ACE replaced President Obama’s 2015 Clean Power Plan, which aimed to reduce U.S. power sector emissions by 32% below 2005 levels by 2030. Instead, ACE looked to lower power sector emissions by 11 million tons, roughly 0.7% and 1.55%, by 2030.

In addition to a lower overall emission reduction goal, the policy encouraged fossil fuel combustion by calling for changes to coal-fired power plants that included operating them in a more efficient manner and potentially upgrading equipment.

One study found that ACE would cause 28% of model coal plants increase their emissions by 2030 more than a scenario with no policy at all. An EPA regulatory impact assessment found that the additional pollution attributable to ACE could cause between 460 and 1,400 additional deaths per year by 2030.

ACE was originally authored by coal-lobbyist-turned-EPA-Administrator, Andrew Wheeler.

What’s next?

While the removal of ACE marks the first of the Trump-era climate and energy policies to fall, a successor rule might be quickly introduced.

Neither ACE nor Obama’s Clean Power Plan were effectively implemented. ACE was challenged by 23 Attorneys General plus numerous environmental and clean energy groups. The Clean Power Plan never took effect due to a number of state-initiated lawsuits.

It is unlikely that the Biden Administration will look to reinstate the Clean Power Plan. Instead, it will likely call upon the Environmental Protection Agency to draft an updated standard. That responsibility will fall to Michael Regan, currently serving as the secretary of the Department of Environmental Quality of North Carolina, who has been picked by Biden to head EPA.

One core principle of the climate plan that Biden campaigned on includes ensuring that the U.S. achieves a 100% clean energy economy and reaches net-zero emissions no later than 2050. He  also pledged to institute a standard of 100% clean electricity by 2035.

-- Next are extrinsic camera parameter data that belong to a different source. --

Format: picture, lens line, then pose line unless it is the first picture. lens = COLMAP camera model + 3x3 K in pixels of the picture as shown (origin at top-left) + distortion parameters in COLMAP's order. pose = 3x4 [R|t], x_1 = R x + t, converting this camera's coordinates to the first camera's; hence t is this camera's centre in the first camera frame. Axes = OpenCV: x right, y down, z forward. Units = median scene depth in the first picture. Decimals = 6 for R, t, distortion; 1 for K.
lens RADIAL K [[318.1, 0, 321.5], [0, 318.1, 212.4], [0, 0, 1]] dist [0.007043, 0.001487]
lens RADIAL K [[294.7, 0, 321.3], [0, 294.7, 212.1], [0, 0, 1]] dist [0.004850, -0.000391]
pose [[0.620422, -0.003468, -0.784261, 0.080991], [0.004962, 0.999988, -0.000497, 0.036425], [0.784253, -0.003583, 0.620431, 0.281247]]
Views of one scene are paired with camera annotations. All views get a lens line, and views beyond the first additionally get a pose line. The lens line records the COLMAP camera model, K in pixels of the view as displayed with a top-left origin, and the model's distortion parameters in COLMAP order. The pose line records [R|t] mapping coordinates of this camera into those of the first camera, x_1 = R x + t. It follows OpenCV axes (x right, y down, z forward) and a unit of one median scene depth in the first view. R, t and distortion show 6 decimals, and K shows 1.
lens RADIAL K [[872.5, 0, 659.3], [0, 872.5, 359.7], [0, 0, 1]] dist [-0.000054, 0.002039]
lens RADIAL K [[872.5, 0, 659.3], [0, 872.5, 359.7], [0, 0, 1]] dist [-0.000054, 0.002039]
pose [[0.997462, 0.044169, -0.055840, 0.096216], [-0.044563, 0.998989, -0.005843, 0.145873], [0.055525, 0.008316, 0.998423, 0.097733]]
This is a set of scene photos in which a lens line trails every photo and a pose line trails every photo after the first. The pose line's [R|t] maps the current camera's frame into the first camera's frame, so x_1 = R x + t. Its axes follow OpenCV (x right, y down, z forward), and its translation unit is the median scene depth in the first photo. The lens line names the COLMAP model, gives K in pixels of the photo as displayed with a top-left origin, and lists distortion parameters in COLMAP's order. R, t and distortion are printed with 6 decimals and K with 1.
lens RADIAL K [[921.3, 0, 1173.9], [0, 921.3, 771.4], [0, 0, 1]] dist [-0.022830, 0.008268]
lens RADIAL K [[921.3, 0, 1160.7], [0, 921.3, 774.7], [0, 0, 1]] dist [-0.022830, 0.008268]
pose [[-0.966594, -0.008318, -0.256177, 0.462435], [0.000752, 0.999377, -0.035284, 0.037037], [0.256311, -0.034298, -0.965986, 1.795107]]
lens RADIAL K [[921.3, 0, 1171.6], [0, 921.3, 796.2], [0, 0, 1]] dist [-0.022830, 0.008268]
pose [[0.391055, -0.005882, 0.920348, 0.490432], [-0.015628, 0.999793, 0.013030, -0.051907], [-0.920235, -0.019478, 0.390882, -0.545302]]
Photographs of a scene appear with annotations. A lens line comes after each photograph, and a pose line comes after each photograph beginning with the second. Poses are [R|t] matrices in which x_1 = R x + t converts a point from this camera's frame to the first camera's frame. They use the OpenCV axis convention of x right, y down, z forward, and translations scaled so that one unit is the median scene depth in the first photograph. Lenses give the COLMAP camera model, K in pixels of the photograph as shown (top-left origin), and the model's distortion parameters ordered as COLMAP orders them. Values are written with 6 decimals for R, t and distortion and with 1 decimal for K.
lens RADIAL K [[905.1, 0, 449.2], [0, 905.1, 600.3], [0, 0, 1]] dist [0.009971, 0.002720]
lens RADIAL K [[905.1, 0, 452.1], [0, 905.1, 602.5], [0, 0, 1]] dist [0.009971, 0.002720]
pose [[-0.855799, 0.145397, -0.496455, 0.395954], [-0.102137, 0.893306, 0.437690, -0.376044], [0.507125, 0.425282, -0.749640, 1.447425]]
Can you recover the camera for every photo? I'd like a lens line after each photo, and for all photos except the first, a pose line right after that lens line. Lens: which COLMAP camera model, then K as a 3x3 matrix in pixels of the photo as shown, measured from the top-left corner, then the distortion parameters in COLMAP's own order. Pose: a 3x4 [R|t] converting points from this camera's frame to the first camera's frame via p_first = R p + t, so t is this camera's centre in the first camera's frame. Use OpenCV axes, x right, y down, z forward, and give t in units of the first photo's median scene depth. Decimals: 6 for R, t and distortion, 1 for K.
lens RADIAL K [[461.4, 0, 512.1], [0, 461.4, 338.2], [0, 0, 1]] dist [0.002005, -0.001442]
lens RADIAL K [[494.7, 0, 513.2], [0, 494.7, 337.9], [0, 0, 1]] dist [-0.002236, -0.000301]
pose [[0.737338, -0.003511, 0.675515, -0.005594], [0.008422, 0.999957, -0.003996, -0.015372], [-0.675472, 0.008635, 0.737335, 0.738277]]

These goals are likely be met with opposition if they make their way into proposed legislation or rulemaking. However, one luxury that the Biden Administration will have that the Obama Administration lacked is greater public and industry support for emission reduction and renewable energy. Since 2015, multiple states as well as investor-owned utilities have established their own standards for emission reduction and clean energy deployment.